A reminder to other builders - make sure you disregard Vans build sequence they have laid out in the plans, and START WITH THE VS FIRST INSTEAD OF THE HS! The HS is NOT the best thing to start with, as there are many complex steps involved in this part of the build, the parts are smaller, and you have to build two sections. The VS is a much better build for learning how to handle all the new tools, clamping procedures, and riveting/bucking techniques. Also start off right and grind down the edges of your yokes and any other tools that do not have correct clearance. In the world of flight instruction, we have a saying:
Do not let the airplane fly you - YOU fly the airplane.
This addage can also be applied very easily to building this kit:
Do NOT let the kit determine the quality of the build, YOU determine the quality by using the right tool for the right job, taking your time, and seeking assistance from other builders/chapter members when needed.
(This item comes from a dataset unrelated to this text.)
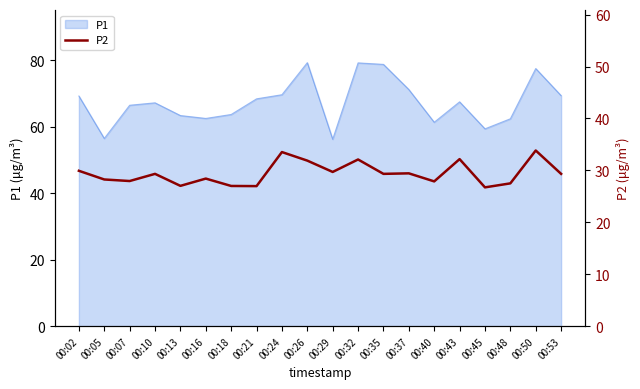

The value at 00:24 is 46.9. True or false?

False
I may very well drill out the rivets and remove both HS skins and order some new ones, unless the tech counselor can convince me that this is not necessary. It would be a lot of work to do this, but I think the skins would turn out so much better now that I am a bit more seasoned as a builder
Here are the elevator leading edges sitting next to each other. I wanted to compare the contour of the rolls on each one to see how symetrical they are.
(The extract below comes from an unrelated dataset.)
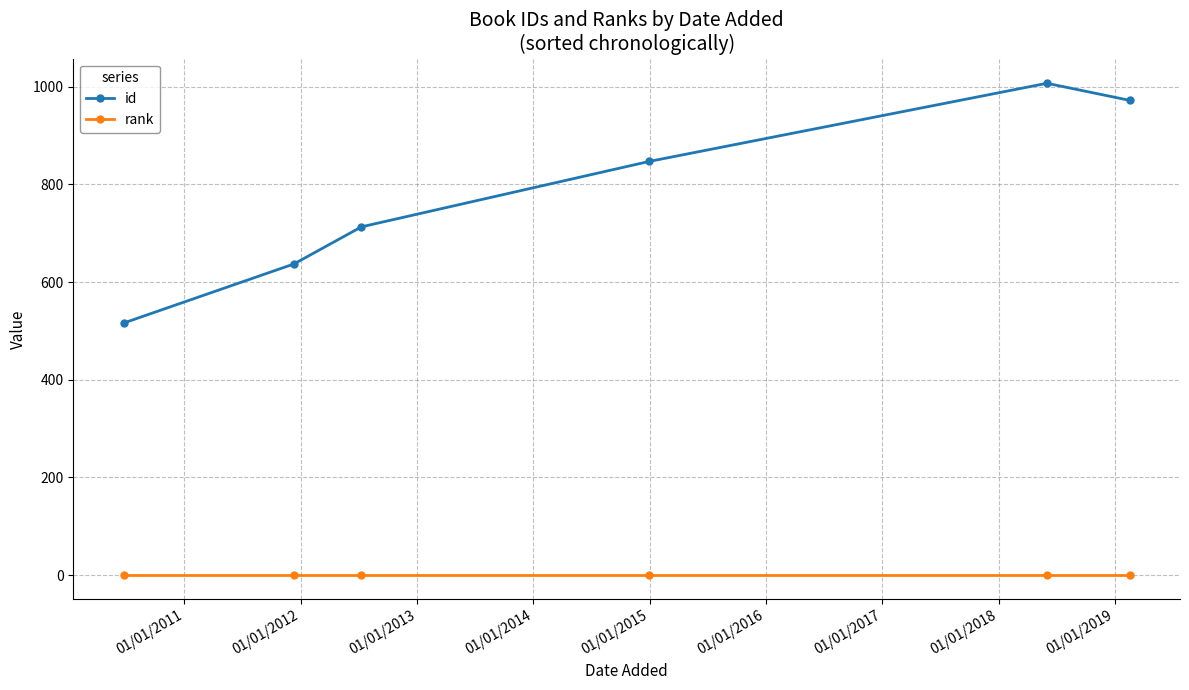

What is the minimum value for id?

516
Next is the HS turned upside down, and the left elevator roughly placed into position so I can check some measurements and initial fit of certain areas.
Next is a pic of the center section where the elevator control horns sit next to the center hinge bearing, It also shows some lines I drew with a sharpee to mark the area of the bottom flange of the rear spar on the HS that must be trimmed away to allow for proper range of motion of the elevators when they are moved in the down direction. I set the length to 1 inch from the edge of the center bearing on both sides (26/32" is the minimum necessary to clear the flanges of the control horns on both sides, but I figured that rounding it to an even inch was acceptable. The depth measurement is 3/8". I have it on good authority from several other builders that this is more than adequate to allow for proper range of motion of the elevators. I will radius the hole 1/8 of an inch, which means a center punch 1/8 of an inch out from the inside corners to allow for a 1/4 inch drill bit which will create the 1/8 inch radius that I need. No such trimming is needed on the top flange of the HS rear spar, since the elevator control horns do not interfere with anything on that side.
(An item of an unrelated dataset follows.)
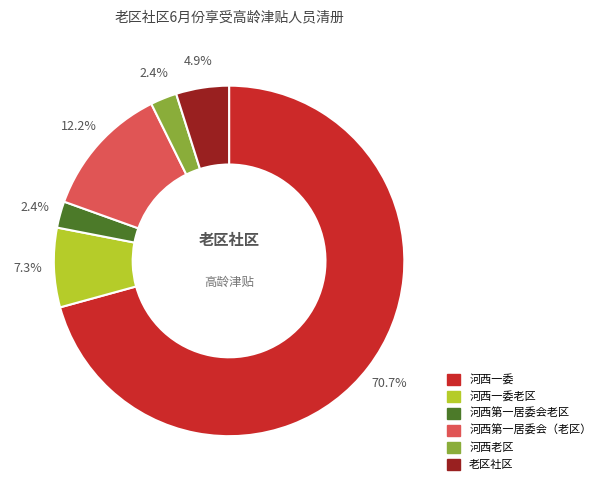

How many segments does this pie chart have?

6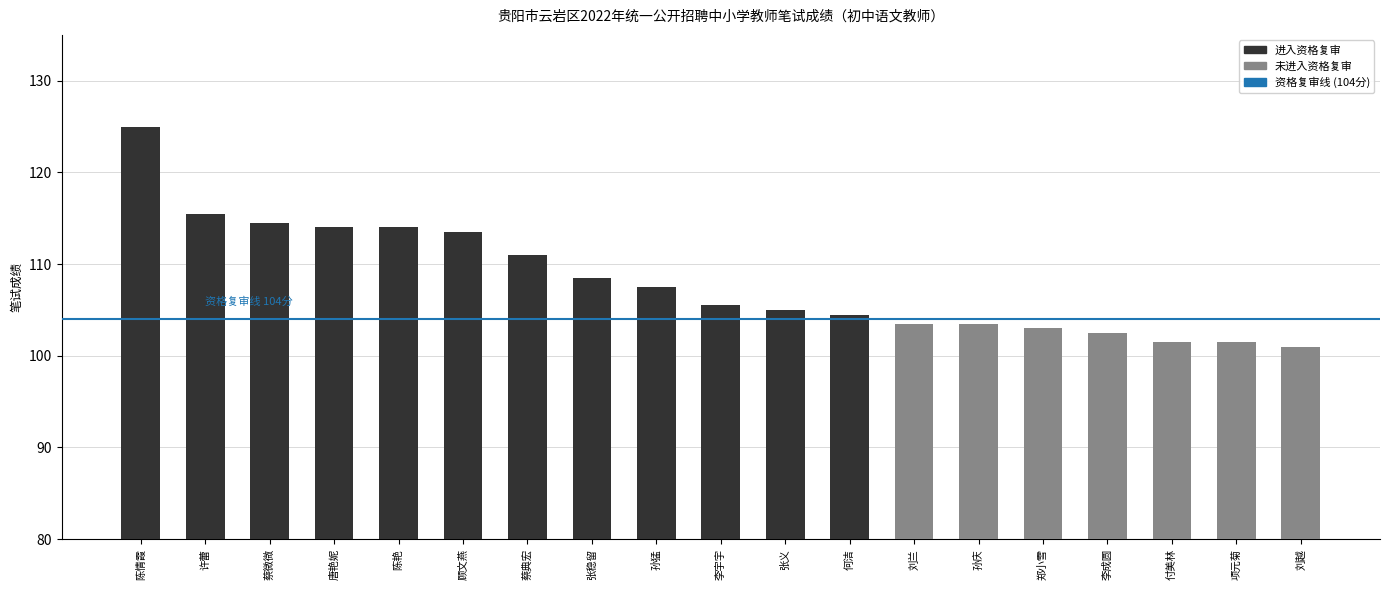

Reading left to right, transcribe all the data shown in this chart.

陈情霞=125.0	许蕾=115.5	蔡微微=114.5	唐艳妮=114.0	陈艳=114.0	顾文燕=113.5	蔡典宏=111.0	张稳留=108.5	孙猛=107.5	李宇宇=105.5	张义=105.0	何洁=104.5	刘兰=103.5	孙庆=103.5	郑小雪=103.0	李成圆=102.5	付美林=101.5	项元菊=101.5	刘越=101.0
You can also see the gap between the control horn and the center bearing. This is normal and will be closed up by adding as many washers as are necessary on the bolt between the control horn and the bearing on both sides.
And finally is a pic of the tip section. There is more trimming of the HS skin required in this area in order to clear the tip of the counterbalance arm. I will use the same process as I did for trimming the bottom flange of the rear spar of the HS. Only question is how much clearance to leave between the counter balance arm and the HS skin. I see absolutely no mention of this in the plans at all. It may be as much as 1/4 inch or as little as 3/32 inches. I'll have to inquire about that. Tomorrow I give the HS a bath and trim the flanges on the rear spar. I also need to go get a #13 drill bit which I will use to pre-drill the hinge holes on the HS, and will follow that up with a #12 reamer. Once the hinge holes are properly reamed to size, I can use the temporary hinge pins to trial fit the elevators and check for range of motion in both directions and binding.
You can see the slight overlap of the HS skin on the right side of the pic. This overlap will be much greater when the rod ends are inserted all the way into the hinges.